*Excerto do documento*.
+ + +
Ainda agora, a presente demonstração de resultados da Sonangol apresenta mais dúvidas do que certezas, Sonangol encerrou 2024 com uma dívida de 4,5 mil milhões de dólares representando um aumento de 15,4% face ao ano anterior. Ao mesmo tempo, viu ainda as receitas caírem até aos 10 mil milhões de euros no ano passado, num recuo de 8,6% no espaço de um ano. O EBITDA (lucros antes de juros, impostos, depreciação e amortização) também recuou 8,8% em termos anuais até aos 3,2 mil milhões de euros[5]. Sejamos claros, estes resultados não são bons. Não é a catástrofe de 2015, mas é algo de pouco estimulante.

A eficiência das empresas pode ser optimizada através da privatização parcial, uma vez que uma gestão com parceiros privados tende a ser mais ágil e focada em resultados, possivelmente, a inovação será incentivada em empresas mistas. A introdução da concorrência de visões (estatal e privada) pode levar à redução de custos e à eliminação de burocracias desnecessárias. De igual modo, a venda de partes de empresas estatais pode gerar receita para o governo, aliviando restrições orçamentais e reduzindo a necessidade de financiamento público. A privatização parcial pode levar a melhorias na qualidade dos serviços, pois as entidades privadas concentram-se na satisfação do cliente. Finalmente, as empresas mistas apresentarão maior flexibilidade para se adaptarem rapidamente às solicitações do mercado.
+ + +
*Problemas a resolver*.
[1] Responda às perguntas seguintes com base no excerto do documento.
(a) Qual era o valor da dívida da Sonangol no final de 2024?
(b) Em que percentagem recuou o EBITDA em termos anuais?
(c) Em que se concentram as entidades privadas, segundo o excerto do documento?
[2] Enumere todas as percentagens indicadas no excerto do documento.

*Informação extraída*.
+ + +
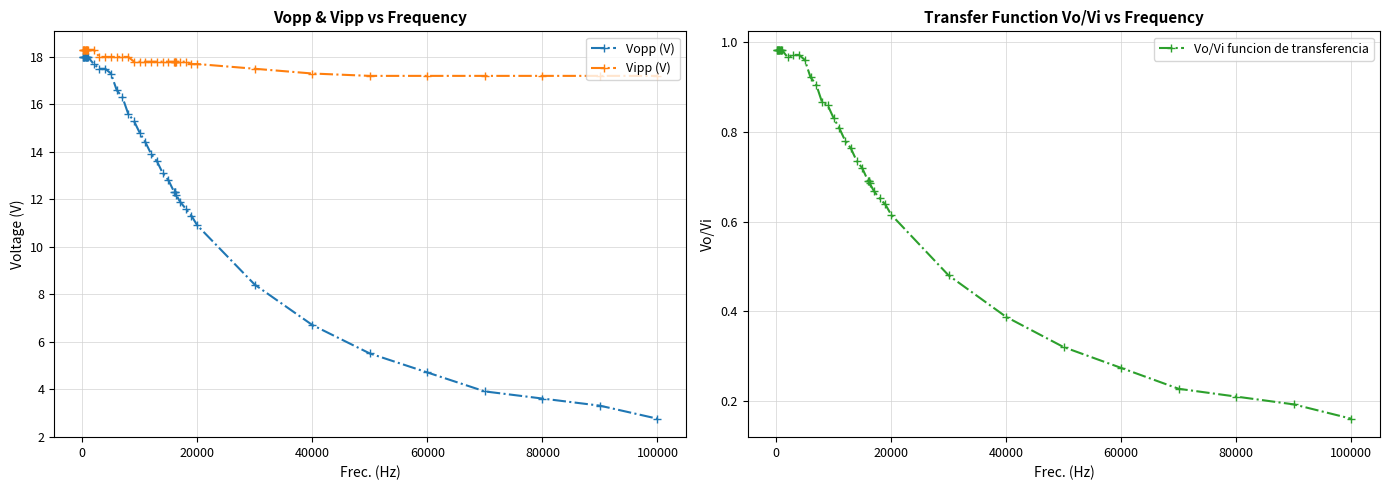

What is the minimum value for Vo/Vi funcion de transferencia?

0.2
+ + +
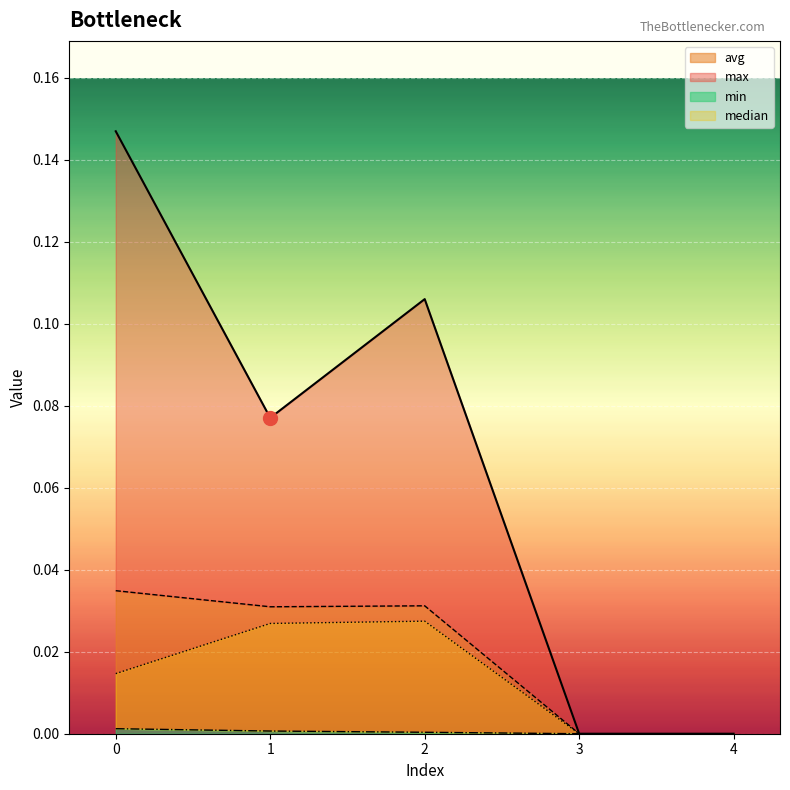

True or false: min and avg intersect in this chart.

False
+ + +
*Respostas das atividades*.
[1]
(a) 4,5 mil milhões de dólares.
(b) 8,8%.
(c) Na satisfação do cliente.

[2] 15,4%, 8,6% e 8,8%.